Y, de hecho, el Motel Saúca es lo más amable que el automovilista se va a encontrar en la carretera. Es el último mojón interesante de la Alcarria. Estamos ya a las puertas de Soria, y si el Motel Saúca le ha resultado a usted incómodo y desagradable es porque aún no ha conocido, ya en tierras de Castilla la Vieja, la localidad de Esteras de Medinaceli.

Muchos de los viajeros que hacen la ruta en autobús Madrid-Zaragoza tienen pesadillas con este lugar. Cuando se lo mencionas, se esconden debajo de la mesa, en reflejo pavloviano. Otros se despiertan en mitad de la noche gritándole a una dependienta de autoservicio imaginaria. Esteras de Medinaceli ha sido durante muchos años la parada oficial de los autobuses de línea, y se cuenta que uno de cada veinte pasajeros no llega a Madrid ni a Zaragoza. Se les puede ver años después de que su familia denuncie su desaparición, con la mirada perdida, envolviendo bocadillos de tortilla de patata en la parte de atrás del autoservicio.

Un equipo de químicos ha intentado sin éxito establecer la composición de la tortilla de patata de Esteras de Medinaceli para averiguar su portentoso misterio: sólo 100 gramos de esa materia pueden generar hasta 72 kilos de materia fecal. Quien la consume puede pasar hasta siete meses defecándola.

También cuentan que la mirada de las dependientas es como la de la mitológica Medusa, y que en las mesas de madera se forman espontáneamente mensajes escritos de ayuda y socorro. Entre los fantasmas que se aparecen en el lugar destaca el de una chica de veinte años, estudiante de Farmacia, que se cruza con los viajeros adormilados y les dice: «En esa bolsa de Chettos me maté yo». La llaman la chica de la turba, por ser el pueblo muy rico en ese material.

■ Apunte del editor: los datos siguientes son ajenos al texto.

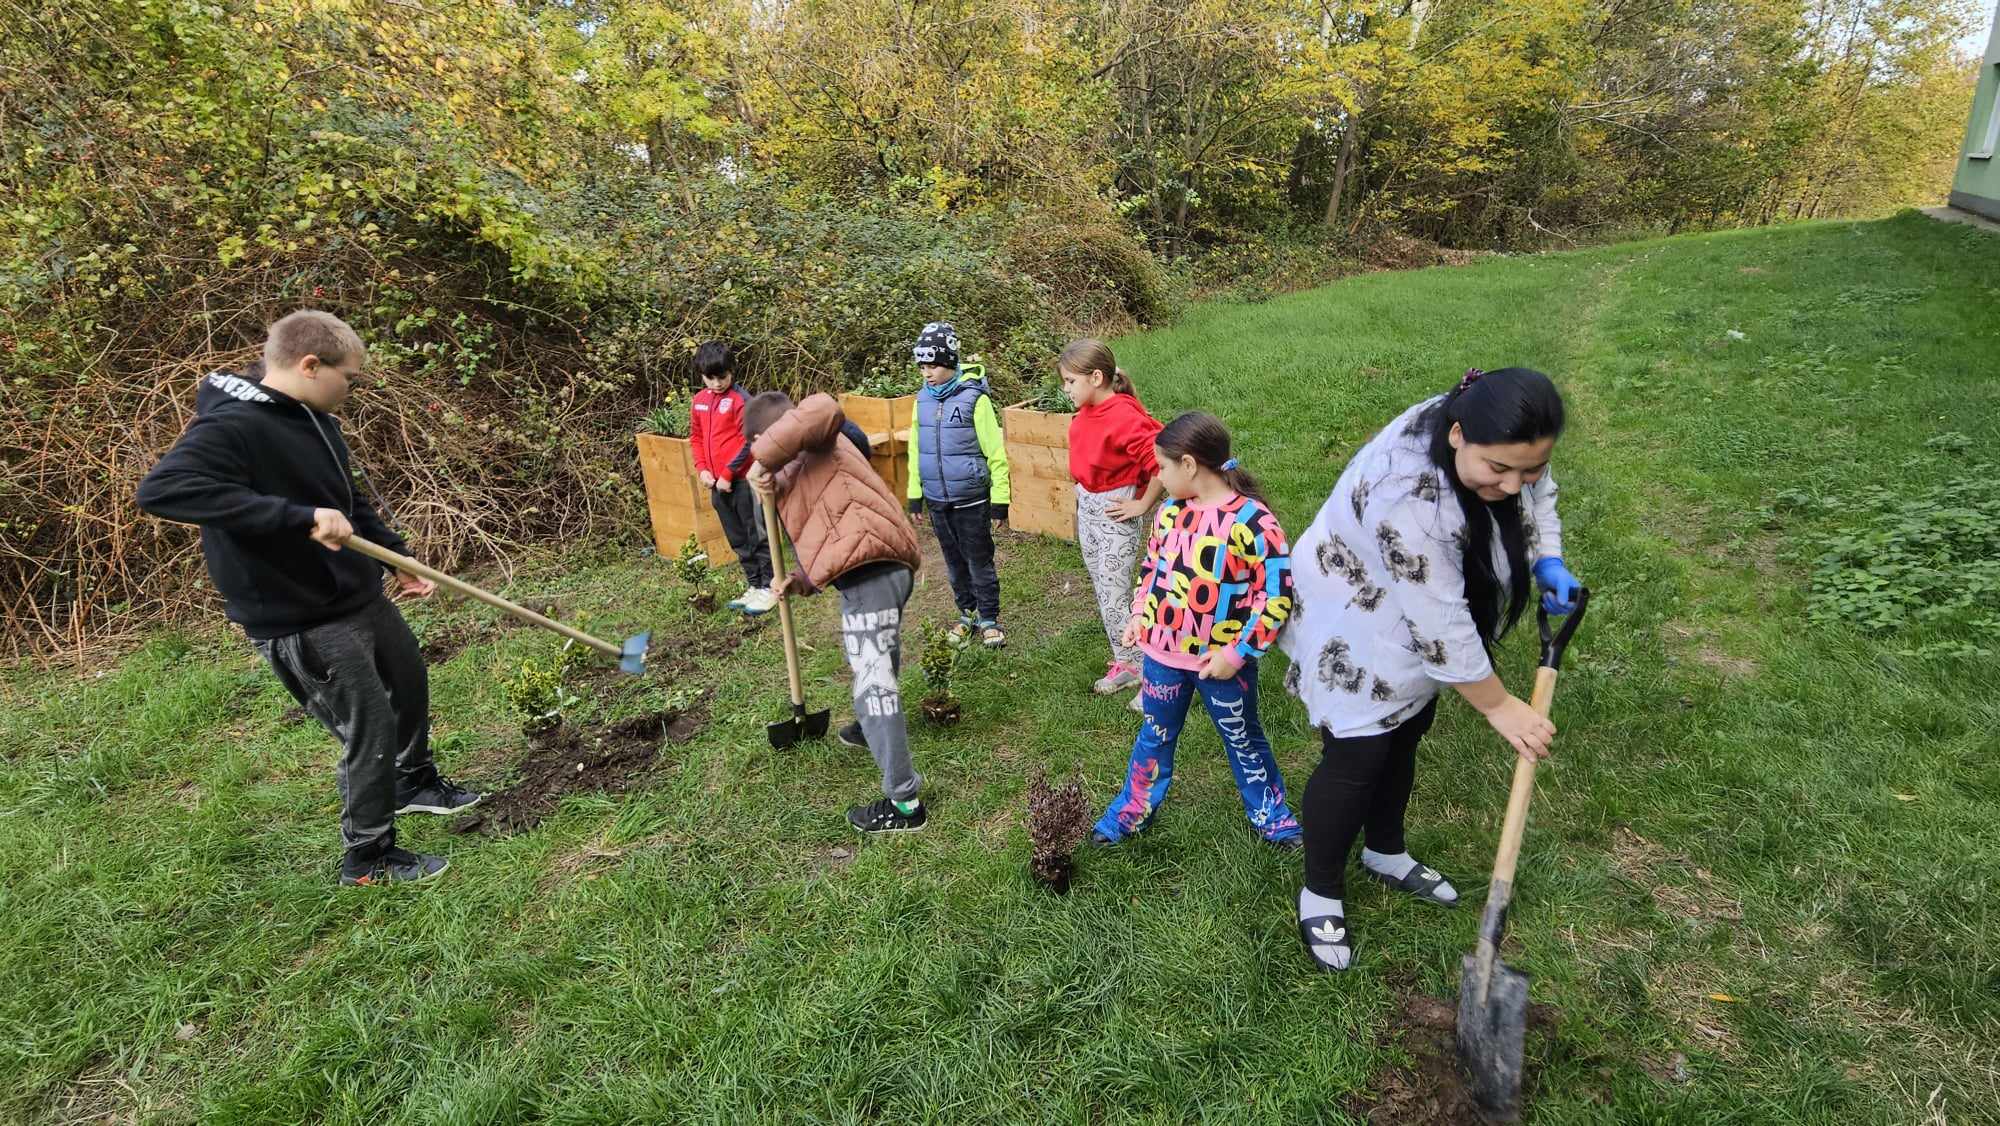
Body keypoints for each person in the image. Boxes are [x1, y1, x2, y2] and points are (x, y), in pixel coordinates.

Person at [134, 310, 479, 887]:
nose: (353, 389)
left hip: (354, 591)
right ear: (310, 364)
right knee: (366, 725)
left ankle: (411, 781)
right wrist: (295, 518)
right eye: (350, 377)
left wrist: (395, 557)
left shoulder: (313, 419)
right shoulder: (233, 427)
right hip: (300, 611)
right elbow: (164, 490)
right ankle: (368, 858)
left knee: (409, 681)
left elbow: (345, 502)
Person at [1280, 367, 1583, 972]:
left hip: (1412, 610)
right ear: (1457, 436)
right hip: (1357, 612)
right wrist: (1500, 706)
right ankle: (1320, 889)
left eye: (1528, 467)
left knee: (1406, 732)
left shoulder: (1494, 433)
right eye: (1499, 470)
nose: (1515, 483)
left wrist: (1546, 555)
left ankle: (1385, 851)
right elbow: (1440, 628)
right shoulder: (1409, 496)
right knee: (1357, 755)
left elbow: (1536, 492)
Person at [1092, 411, 1303, 849]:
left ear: (1188, 465)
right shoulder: (1169, 513)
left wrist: (1237, 654)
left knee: (1243, 739)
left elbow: (1277, 597)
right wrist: (1139, 614)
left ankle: (1271, 814)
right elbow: (1153, 570)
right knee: (1155, 734)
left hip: (1221, 666)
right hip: (1162, 659)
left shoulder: (1253, 522)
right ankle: (1131, 813)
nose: (1158, 477)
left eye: (1162, 467)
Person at [743, 391, 929, 833]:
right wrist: (804, 579)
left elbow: (825, 406)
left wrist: (760, 459)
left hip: (871, 573)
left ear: (772, 436)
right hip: (877, 571)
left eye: (759, 443)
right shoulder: (802, 464)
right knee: (881, 660)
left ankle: (905, 803)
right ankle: (872, 730)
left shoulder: (821, 435)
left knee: (873, 681)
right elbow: (828, 527)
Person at [1058, 338, 1164, 709]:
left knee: (1119, 596)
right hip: (1088, 509)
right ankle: (1129, 663)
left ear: (1097, 377)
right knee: (1105, 594)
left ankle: (1155, 676)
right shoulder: (1087, 411)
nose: (1065, 389)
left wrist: (1142, 504)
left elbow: (1161, 464)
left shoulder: (1122, 416)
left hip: (1114, 514)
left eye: (1071, 381)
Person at [904, 322, 1011, 648]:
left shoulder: (974, 399)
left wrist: (1000, 499)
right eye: (922, 366)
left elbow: (996, 452)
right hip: (938, 501)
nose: (927, 373)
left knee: (979, 560)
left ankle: (989, 618)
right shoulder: (921, 400)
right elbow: (914, 448)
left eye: (933, 365)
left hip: (971, 500)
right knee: (953, 563)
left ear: (950, 362)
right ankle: (967, 614)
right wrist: (914, 494)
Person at [688, 340, 775, 615]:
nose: (716, 383)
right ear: (702, 376)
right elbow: (697, 437)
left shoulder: (741, 401)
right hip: (716, 484)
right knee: (737, 537)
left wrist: (727, 473)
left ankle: (770, 587)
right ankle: (753, 584)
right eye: (710, 378)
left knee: (756, 534)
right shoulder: (699, 401)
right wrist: (702, 468)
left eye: (722, 377)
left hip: (742, 481)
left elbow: (748, 440)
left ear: (731, 371)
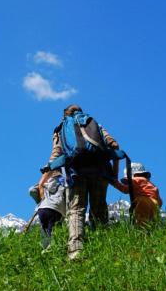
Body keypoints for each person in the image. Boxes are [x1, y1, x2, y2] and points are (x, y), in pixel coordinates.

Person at [40, 104, 120, 260]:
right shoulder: (93, 123)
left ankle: (76, 250)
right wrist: (114, 173)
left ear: (65, 115)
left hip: (76, 171)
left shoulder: (62, 127)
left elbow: (56, 153)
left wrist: (46, 175)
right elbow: (114, 144)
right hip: (99, 170)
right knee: (99, 208)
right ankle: (103, 246)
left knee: (76, 209)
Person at [29, 170, 66, 250]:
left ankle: (44, 252)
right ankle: (53, 251)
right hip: (57, 209)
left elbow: (32, 191)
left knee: (45, 233)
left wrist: (40, 200)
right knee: (54, 234)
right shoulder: (64, 182)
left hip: (42, 209)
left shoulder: (45, 184)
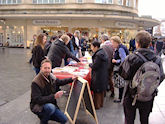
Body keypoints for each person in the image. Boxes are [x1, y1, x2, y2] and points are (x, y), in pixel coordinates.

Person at [118, 31, 165, 124]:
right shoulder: (157, 59)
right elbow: (161, 77)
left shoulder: (131, 58)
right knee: (144, 119)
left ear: (137, 43)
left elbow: (123, 74)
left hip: (131, 94)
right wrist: (148, 85)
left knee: (129, 119)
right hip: (148, 95)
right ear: (150, 43)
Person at [30, 59, 77, 124]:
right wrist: (54, 96)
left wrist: (71, 79)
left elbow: (60, 82)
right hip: (39, 106)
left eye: (48, 68)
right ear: (41, 68)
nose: (47, 70)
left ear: (51, 68)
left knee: (64, 120)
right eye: (45, 68)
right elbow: (37, 100)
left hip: (50, 104)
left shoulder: (51, 77)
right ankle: (43, 120)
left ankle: (47, 115)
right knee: (50, 108)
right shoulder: (36, 82)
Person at [89, 40, 109, 109]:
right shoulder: (103, 52)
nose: (91, 48)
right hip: (103, 74)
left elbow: (95, 66)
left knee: (97, 91)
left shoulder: (98, 55)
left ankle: (96, 106)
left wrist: (90, 65)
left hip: (98, 75)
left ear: (96, 47)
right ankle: (100, 104)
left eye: (92, 47)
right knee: (101, 91)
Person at [111, 36, 129, 103]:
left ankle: (120, 98)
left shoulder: (120, 49)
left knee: (120, 83)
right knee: (120, 83)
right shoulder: (120, 47)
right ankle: (121, 97)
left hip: (120, 68)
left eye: (112, 43)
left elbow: (123, 59)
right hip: (121, 68)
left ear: (116, 42)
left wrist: (116, 61)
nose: (112, 45)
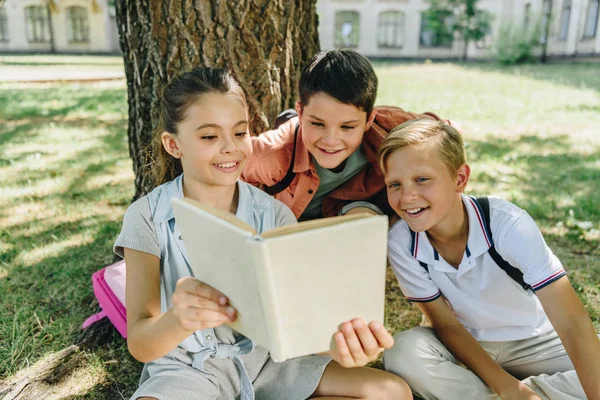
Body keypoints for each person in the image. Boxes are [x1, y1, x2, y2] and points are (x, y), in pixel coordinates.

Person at [114, 67, 412, 400]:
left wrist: (338, 346)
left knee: (389, 392)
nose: (230, 148)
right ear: (173, 144)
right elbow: (140, 343)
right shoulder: (146, 217)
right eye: (209, 137)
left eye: (240, 133)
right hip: (188, 370)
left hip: (272, 364)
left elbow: (298, 318)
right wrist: (179, 319)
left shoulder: (274, 214)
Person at [378, 118, 600, 400]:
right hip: (466, 347)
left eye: (422, 179)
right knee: (402, 353)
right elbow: (446, 325)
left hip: (537, 341)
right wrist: (508, 387)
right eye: (394, 184)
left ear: (460, 179)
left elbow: (572, 323)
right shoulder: (401, 242)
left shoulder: (507, 225)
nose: (407, 196)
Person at [242, 49, 459, 221]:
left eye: (347, 127)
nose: (331, 140)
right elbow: (223, 169)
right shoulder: (272, 154)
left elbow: (447, 131)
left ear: (369, 120)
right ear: (300, 113)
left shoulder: (389, 126)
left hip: (352, 211)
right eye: (317, 124)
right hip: (293, 228)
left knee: (362, 223)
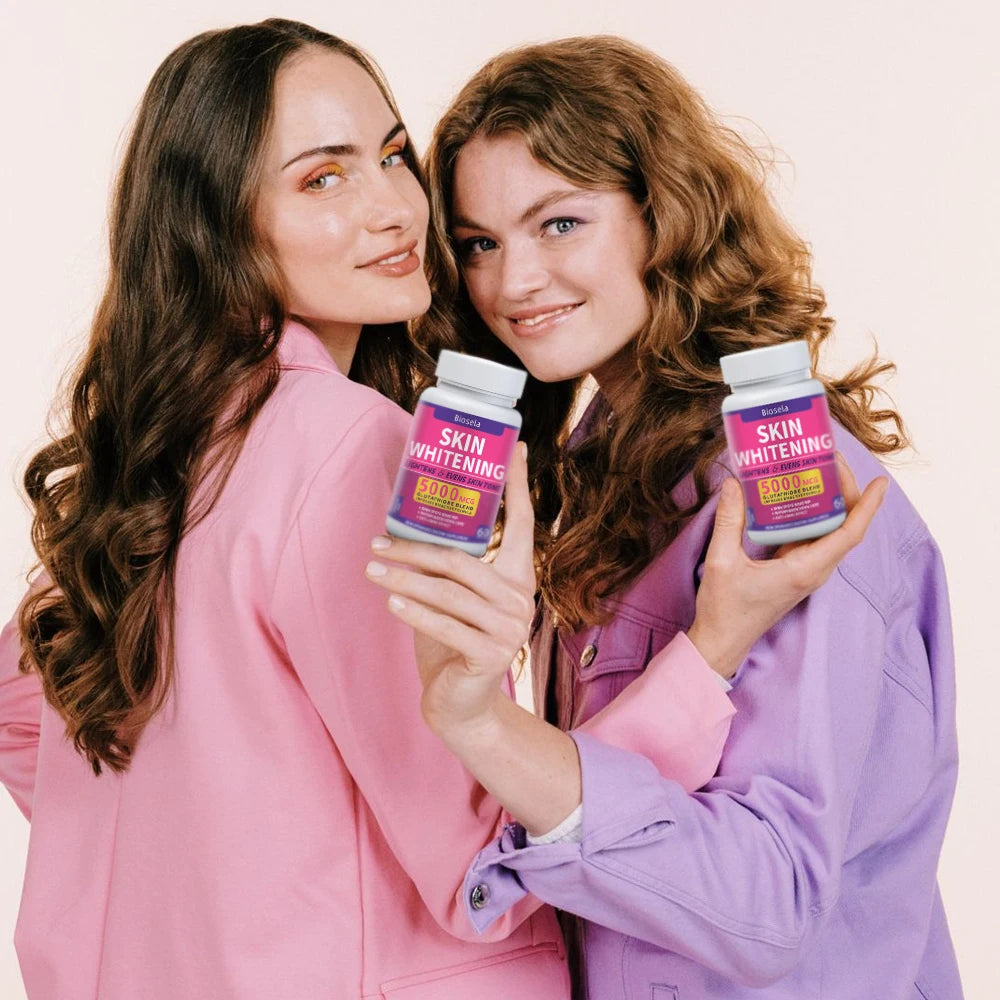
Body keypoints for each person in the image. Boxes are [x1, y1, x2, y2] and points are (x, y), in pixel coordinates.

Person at [0, 19, 883, 1000]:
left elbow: (22, 715)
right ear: (220, 225)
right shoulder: (346, 444)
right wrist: (705, 656)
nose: (394, 209)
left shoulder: (145, 452)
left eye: (389, 156)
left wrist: (211, 877)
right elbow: (489, 854)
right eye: (322, 179)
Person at [366, 36, 961, 999]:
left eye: (558, 224)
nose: (511, 283)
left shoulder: (781, 486)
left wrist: (487, 734)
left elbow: (770, 902)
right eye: (479, 243)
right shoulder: (596, 470)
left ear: (664, 214)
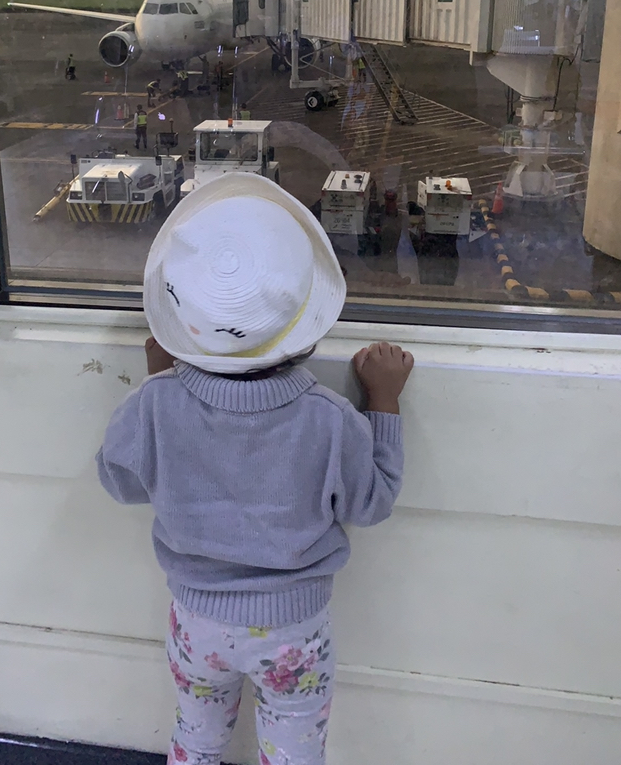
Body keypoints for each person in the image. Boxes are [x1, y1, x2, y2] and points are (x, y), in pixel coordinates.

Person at [96, 175, 412, 765]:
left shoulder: (158, 404)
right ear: (308, 328)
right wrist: (385, 404)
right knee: (294, 754)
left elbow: (119, 479)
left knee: (195, 740)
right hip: (293, 630)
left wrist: (156, 384)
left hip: (196, 624)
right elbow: (371, 503)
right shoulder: (330, 418)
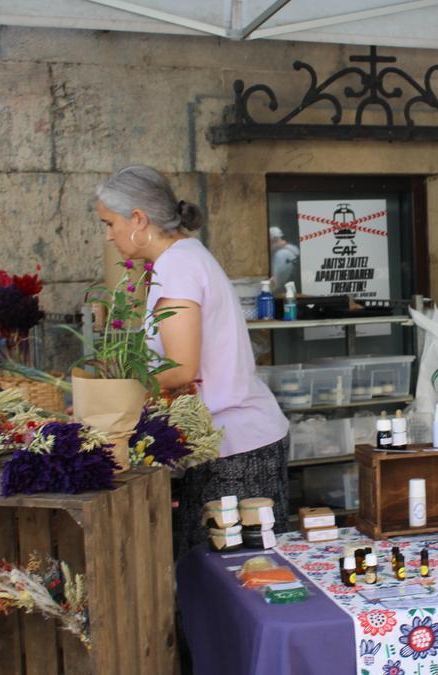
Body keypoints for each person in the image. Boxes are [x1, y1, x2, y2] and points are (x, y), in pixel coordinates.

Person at [95, 165, 290, 556]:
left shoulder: (177, 266)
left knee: (230, 585)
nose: (108, 235)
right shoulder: (184, 257)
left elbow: (181, 368)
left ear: (138, 219)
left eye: (109, 223)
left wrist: (112, 395)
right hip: (230, 443)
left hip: (234, 450)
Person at [269, 226, 300, 290]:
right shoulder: (292, 249)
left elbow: (274, 283)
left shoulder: (280, 254)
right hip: (289, 287)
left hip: (285, 289)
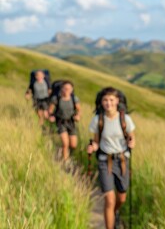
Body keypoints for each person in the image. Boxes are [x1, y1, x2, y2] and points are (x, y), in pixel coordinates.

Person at [87, 87, 135, 229]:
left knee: (121, 198)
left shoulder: (125, 119)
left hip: (122, 161)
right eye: (105, 100)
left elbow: (133, 139)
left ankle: (115, 212)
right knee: (109, 199)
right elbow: (96, 141)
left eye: (111, 100)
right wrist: (93, 147)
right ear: (101, 102)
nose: (108, 103)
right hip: (104, 160)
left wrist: (131, 143)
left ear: (117, 101)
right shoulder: (98, 120)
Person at [48, 80, 81, 163]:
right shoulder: (56, 98)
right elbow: (50, 110)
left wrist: (78, 116)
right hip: (61, 122)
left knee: (73, 145)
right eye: (65, 88)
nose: (67, 90)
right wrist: (51, 116)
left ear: (72, 89)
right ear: (61, 89)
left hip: (71, 122)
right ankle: (65, 162)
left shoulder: (74, 98)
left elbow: (79, 110)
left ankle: (66, 153)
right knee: (65, 144)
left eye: (69, 88)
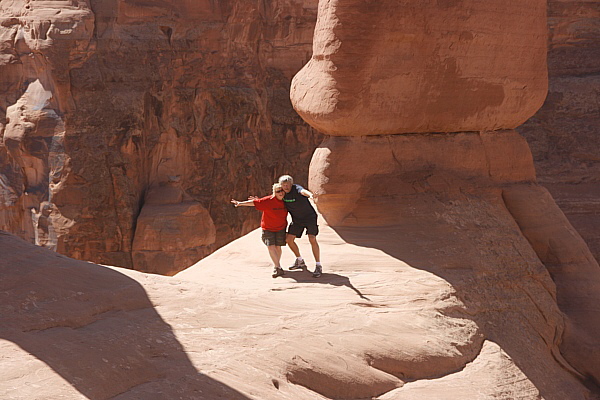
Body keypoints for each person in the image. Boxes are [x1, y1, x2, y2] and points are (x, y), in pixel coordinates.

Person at [231, 183, 288, 278]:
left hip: (280, 228)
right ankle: (277, 267)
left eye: (282, 190)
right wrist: (240, 203)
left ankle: (277, 265)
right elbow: (254, 203)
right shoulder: (268, 200)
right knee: (270, 246)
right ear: (274, 192)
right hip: (268, 228)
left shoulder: (286, 201)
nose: (281, 193)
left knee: (278, 247)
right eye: (278, 191)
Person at [278, 175, 323, 277]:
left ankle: (318, 265)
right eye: (284, 185)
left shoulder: (296, 188)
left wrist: (310, 195)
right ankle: (299, 260)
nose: (286, 187)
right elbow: (271, 198)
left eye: (288, 185)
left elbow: (303, 191)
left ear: (291, 184)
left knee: (312, 238)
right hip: (297, 220)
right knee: (289, 240)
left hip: (309, 217)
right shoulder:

Un poquito más allá está Medinaceli itself, donde confluyen los amantes del poeta Ezra Pound y los notarios de Tudela. Ambos admiran por igual el sitio, formando cómicas parejas de asténicos soñadores y orondos señores con bigote. No hay que confundirse: el Medinaceli molón es el que está en lo alto. Allí hay restaurantes chulos y calles de silencio sobrecogedor y un montón de historia y mística castellana. Pero si usted comete el error de quedarse abajo, en lo que los lugareños llaman La Estación, puede correr muchos riesgos. Por ejemplo, le pueden vender unas galletas llamadas paciencias por el solo placer de ver cómo le salta un diente al morderlas. O le pueden dar los buenos días y las gracias al estilo soriano. Dicen que un soriano dando los buenos días con una sonrisa impresiona una barbaridad. Dicen que ya no puedes ver el mundo con los mismos ojos, que la experiencia te trastorna para siempre. Por si acaso, si un soriano se muestra amable con usted (cosa extremadamente rara, pero a veces sucede), no le mire a los ojos y conjure su maleficio. Háblele de la revolución industrial o de las minifaldas. Como no sabrá qué le dice, podrá aprovechar su desconcierto para huir.

Entrando en Aragón, la cosa merma mucho en atractivos bizarros. Diríase que el automovilista se encuentra en terreno seguro al fin y puede parar a miccionar o a repostar prácticamente donde guste sin miedo a ser degollado. En tiempos, había un establecimiento en Alhama de Aragón que vendía vinos con la cara de Blas Piñar en la etiqueta, y si se detiene en Calatayud, ha de ir donde la Dolores, a su mesón (donde las Dolores actuales son todas de Rumanía), pero quizá le interese mucho más —a usted, coleccionista de experiencias límite— el Bar España, en el paseo central de la localidad, decorado con los chillones colores de la enseña nacional. Allí podrá tomar un patriótico café en un entorno que apenas ha cambiado nada desde que Paco Martínez Soria rodara Abuelo Made in Spain.

Esta es mi A-2, la que recorro a solas en mis viajes a Madrid. La que algún día alimentará mis pesadillas literarias.